Navigating her fresh romance with the Shadowsinger, a new position in the Night Court, and unfamiliar faces joining their ranks—Gwyn finds that the thing she knows the least is her past.
And the Blood Rite, they find, was only the beginning of a greater enemy’s attempts to take their lives.
Book Three
A Ballad of Blaze and Blossom
From Chapter 29 (“The Song of Sun and Snow”) through Chapter 42 (“Never’s End; Forever’s Renewal”)
The threat to Velaris has not gone unheard. Gwyn, Azriel, Emerie, and Balthazar have gone to Winter to track down a lost ally of great and terrible magic. Elain and Lucien are begrudgingly, for now, together in the Summer Court to apprehend an attempted theft—by stealing the incredibly dangerous enchanted object first.
But a particularly brash River Nymph from the Autumn Court claims that their adversary is little more than a puppet.
Book Four
A Reflection of Gods
From Chapter 43 (“Sunfire”) through Chapter 55 (“Epilogue.”)
All secrets have been revealed. Of bloodlines, of powers, of alliances between friend and foe. Even the secrets of love have revealed themselves.

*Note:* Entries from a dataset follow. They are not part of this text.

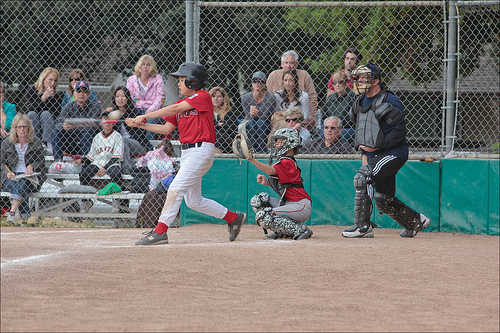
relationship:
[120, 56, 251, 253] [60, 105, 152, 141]
boy holding bat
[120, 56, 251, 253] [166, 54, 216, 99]
boy wearing helmet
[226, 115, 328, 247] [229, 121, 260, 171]
boy wearing glove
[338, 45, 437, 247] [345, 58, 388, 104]
man wearing faceguard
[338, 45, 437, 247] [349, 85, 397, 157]
umpire wearing vest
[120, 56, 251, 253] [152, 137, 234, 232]
boy wearing pants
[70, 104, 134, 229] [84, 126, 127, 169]
boy wearing jersey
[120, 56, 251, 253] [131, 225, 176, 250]
boy wearing shoe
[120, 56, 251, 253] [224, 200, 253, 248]
boy wearing shoe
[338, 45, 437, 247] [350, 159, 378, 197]
umpire wearing kneepad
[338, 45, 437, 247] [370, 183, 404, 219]
umpire wearing kneepad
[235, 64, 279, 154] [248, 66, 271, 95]
woman wearing cap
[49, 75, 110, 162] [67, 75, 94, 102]
man wearing cap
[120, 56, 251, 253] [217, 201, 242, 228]
boy wearing sock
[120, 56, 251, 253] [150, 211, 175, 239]
boy wearing sock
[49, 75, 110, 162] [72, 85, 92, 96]
man wearing sunglasses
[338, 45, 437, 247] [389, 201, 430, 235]
man wearing shinguards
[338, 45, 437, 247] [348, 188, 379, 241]
man wearing shinguards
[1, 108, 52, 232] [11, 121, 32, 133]
woman wearing glasses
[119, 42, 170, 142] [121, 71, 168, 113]
woman wearing jacket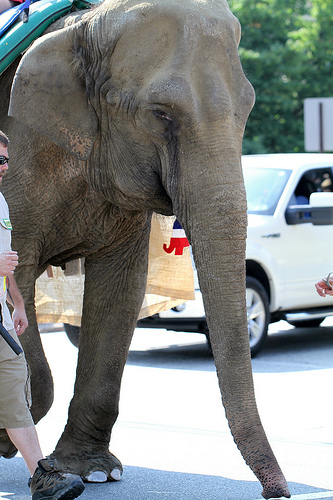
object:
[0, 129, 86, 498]
man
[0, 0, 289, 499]
elephant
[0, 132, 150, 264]
wrinkles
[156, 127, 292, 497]
trunk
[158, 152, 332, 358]
car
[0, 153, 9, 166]
sunglasses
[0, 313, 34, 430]
shorts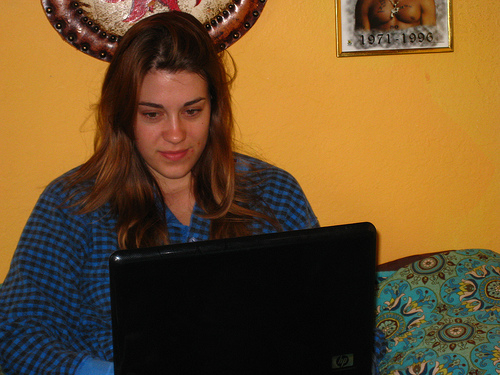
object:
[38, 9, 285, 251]
hair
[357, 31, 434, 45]
dates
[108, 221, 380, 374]
computer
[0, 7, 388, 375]
using laptop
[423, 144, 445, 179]
ground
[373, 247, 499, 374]
cover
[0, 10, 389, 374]
brunette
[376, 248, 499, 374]
upholstery pattern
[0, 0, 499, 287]
wall.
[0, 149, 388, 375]
shirt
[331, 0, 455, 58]
frame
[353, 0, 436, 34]
man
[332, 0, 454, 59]
picture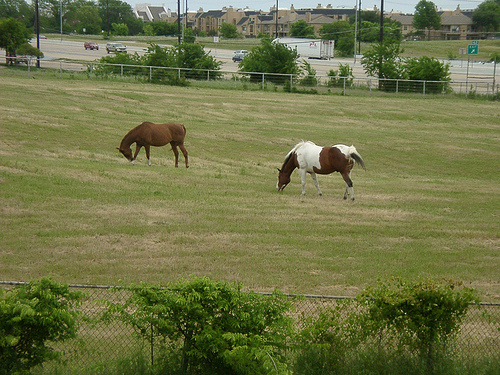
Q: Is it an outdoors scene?
A: Yes, it is outdoors.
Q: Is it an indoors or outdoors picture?
A: It is outdoors.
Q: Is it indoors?
A: No, it is outdoors.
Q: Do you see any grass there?
A: Yes, there is grass.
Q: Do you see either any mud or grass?
A: Yes, there is grass.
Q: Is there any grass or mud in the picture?
A: Yes, there is grass.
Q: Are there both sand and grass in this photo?
A: No, there is grass but no sand.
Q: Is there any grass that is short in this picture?
A: Yes, there is short grass.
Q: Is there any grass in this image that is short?
A: Yes, there is grass that is short.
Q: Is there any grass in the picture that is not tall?
A: Yes, there is short grass.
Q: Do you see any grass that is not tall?
A: Yes, there is short grass.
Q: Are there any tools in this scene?
A: No, there are no tools.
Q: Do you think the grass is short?
A: Yes, the grass is short.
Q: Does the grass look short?
A: Yes, the grass is short.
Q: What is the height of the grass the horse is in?
A: The grass is short.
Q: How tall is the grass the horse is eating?
A: The grass is short.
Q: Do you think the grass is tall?
A: No, the grass is short.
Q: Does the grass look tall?
A: No, the grass is short.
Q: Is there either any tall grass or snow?
A: No, there is grass but it is short.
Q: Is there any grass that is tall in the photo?
A: No, there is grass but it is short.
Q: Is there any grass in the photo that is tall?
A: No, there is grass but it is short.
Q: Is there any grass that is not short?
A: No, there is grass but it is short.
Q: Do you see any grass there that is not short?
A: No, there is grass but it is short.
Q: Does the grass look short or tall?
A: The grass is short.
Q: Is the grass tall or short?
A: The grass is short.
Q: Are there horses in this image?
A: Yes, there is a horse.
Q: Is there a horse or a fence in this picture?
A: Yes, there is a horse.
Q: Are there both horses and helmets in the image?
A: No, there is a horse but no helmets.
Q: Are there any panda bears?
A: No, there are no panda bears.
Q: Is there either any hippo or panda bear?
A: No, there are no panda bears or hippoes.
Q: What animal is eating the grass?
A: The horse is eating the grass.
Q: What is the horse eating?
A: The horse is eating grass.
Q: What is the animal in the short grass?
A: The animal is a horse.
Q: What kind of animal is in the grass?
A: The animal is a horse.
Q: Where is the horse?
A: The horse is in the grass.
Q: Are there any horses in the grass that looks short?
A: Yes, there is a horse in the grass.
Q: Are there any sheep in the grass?
A: No, there is a horse in the grass.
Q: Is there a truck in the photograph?
A: Yes, there is a truck.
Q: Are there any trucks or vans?
A: Yes, there is a truck.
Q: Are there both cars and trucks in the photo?
A: Yes, there are both a truck and a car.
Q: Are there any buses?
A: No, there are no buses.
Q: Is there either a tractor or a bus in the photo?
A: No, there are no buses or tractors.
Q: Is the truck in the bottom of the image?
A: No, the truck is in the top of the image.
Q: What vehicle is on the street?
A: The vehicle is a truck.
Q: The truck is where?
A: The truck is on the street.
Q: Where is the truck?
A: The truck is on the street.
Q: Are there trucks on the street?
A: Yes, there is a truck on the street.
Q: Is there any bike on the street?
A: No, there is a truck on the street.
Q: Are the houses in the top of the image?
A: Yes, the houses are in the top of the image.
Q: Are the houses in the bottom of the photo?
A: No, the houses are in the top of the image.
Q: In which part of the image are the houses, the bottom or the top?
A: The houses are in the top of the image.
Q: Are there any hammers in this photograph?
A: No, there are no hammers.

Azriel and Gwyn, with Elain and Lucien, are invited to stay in the Haven, a beautiful oasis of libraries in the Day Court, to recover.
But one mystery remains unsolved. The single hope they have to stop the apparent end of the world is hidden in a story—long forgotten tales written by a tribe of Fire Nymphs. Emerie and her Unit must travel to a faraway land to track down the ancient texts.
They meet resistance from an unexpected source.